--- What to work on ---
Continue the column on American capitalism and the October 2008 financial crisis with the next few paragraphs, starting after its final sentence.

***** Reading passage *****

Austin Hill
Sunday, October 12, 2008
Is American capitalism becoming a thing of the past? No, not hardly. Evidence to the contrary can be found in the strangest places - - even within the presidential campaign of Senator Barack Obama.
First the bad news. In the past two weeks, American stocks have lost approximately 25% of their value. In dollar terms, we‘re talking about a loss of roughly $3.16 trillion, which is more than four times the controversial $700 billion “rescue” plan that the United States Congress hesitantly approved a few days ago.
Additionally, none of the moves made by Federal Reserve Chairman Ben Bernanke and Treasury Secretary Henry Paulson have produced their desired outcomes, at least not yet. The money markets remain “frozen,” and the free-flow of credit has not yet resumed.
But consider carefully how they have responded to the crisis. The new policies from both the Federal Reserve and the U.S. Treasury have been structured so as to actually support the prices of financial assets. This contrasts with the stock market drop (I’ll refrain from calling it a “crash” since there seems to be some controversy over the technical definition of that term) of October 1987, when, President Reagan’s tax cuts not withstanding, U.S governmental policy was in many ways working against the stock market.
And notice the global response to the crisis. Finance ministers and heads of central banks were quick to pursue a coordinated response with the U.S., and Chairman Bernanke led the way. The outcome was an international round of interest-rate cuts (not interest rate increases), which included the major central banks of Europe, and with the exception of Japan, the central banks of Asia, including those in China.
Now, the crisis is not over, the long-term impact to our economy is not yet knowable, and it’s easy to kick Bernanke, Paulson, and Bush while the chips are down. But don’t miss the big picture.
In previous crises, the instincts of policy makers have most often been to tighten monetary policy, and to implement more governmental control over economic resources. Today, policy makers around the world instinctively want to loosen monetary policy, and to encourage more economic resources to flow into the coffers of private individuals and institutions. Now, more than in previous eras, it is understood that the real hope for economic productivity is found in the private sector, and not in the halls of governments.
This may be a subtle point, and it is certainly a point that is overlooked by most of the media. But it is an important point nonetheless, and serves as further evidence that global sensibilities today lean more in a capitalistic direction than they did in earlier generations.

***** Records supplied *****

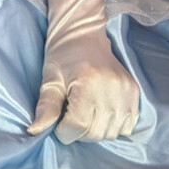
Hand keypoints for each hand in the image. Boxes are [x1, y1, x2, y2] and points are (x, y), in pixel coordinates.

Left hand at [26, 29, 139, 143]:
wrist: (85, 35)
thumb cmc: (63, 56)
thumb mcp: (50, 80)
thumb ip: (46, 107)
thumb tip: (34, 131)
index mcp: (88, 83)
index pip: (76, 127)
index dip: (63, 131)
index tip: (58, 122)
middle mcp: (111, 88)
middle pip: (94, 133)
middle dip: (78, 131)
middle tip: (70, 115)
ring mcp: (126, 91)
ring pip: (110, 133)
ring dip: (95, 130)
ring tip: (85, 113)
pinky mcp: (135, 92)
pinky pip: (127, 125)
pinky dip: (113, 126)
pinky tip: (101, 113)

*****

--- Response area ---
And now, back to the White House race. If John McCain is having a difficult time getting traction with his message of keeping tax rates low (and he is), Barack Obama is having a difficult time selling Americans on the supposed virtues of high taxes. But how could this be so?
For most of his nearly 21-month presidential campaign, Senator Obama has made a cottage industry out of hating free market enterprise. He has proposed governmental limits on corporate executive salaries. He has repeatedly expressed indignation over “excessive” corporate profits. He has promised to “reign-in” free trade, and has promised to instill “economic justice” in America (he has never clarified what he means when he says “economic justice,” but he has made it clear that America’s economy is necessarily unjust).
And more than any other economic idea, Obama has throughout his campaign reiterated that it is time to end “Bush’s tax cuts for the rich.” The term itself is misleading, in as much as earlier this decade President Bush and the U.S. Congress cut taxes across the board, not merely for “rich people.” But never mind the facts, Obama has hit political homeruns by putting a bullseye on the backs of America’s highest income earners.
Yet last week Obama backed-off from eliminating Bush’s dastardly “tax cuts for the rich,” insisting that, because of Bush’s ailing economy, it won’t be feasible to raise taxes on the wealthy right away. But why not? His sudden change of heart tells us two things: A) some significant portion of the American electorate is NOT enchanted by his politics of class warfare and envy; and B) just like those of the world’s finance ministers, the instincts of many Americans lead them to understand that wealth creation and productivity comes from the private sector, not from government - - not even from an Obama government.
American capitalism is alive and well, and it won’t be dying-off any time soon. Americans now need to decide whether it is best to elect a President who will nurture the world’s preferred economic system, or one whose passion it is to weaken it.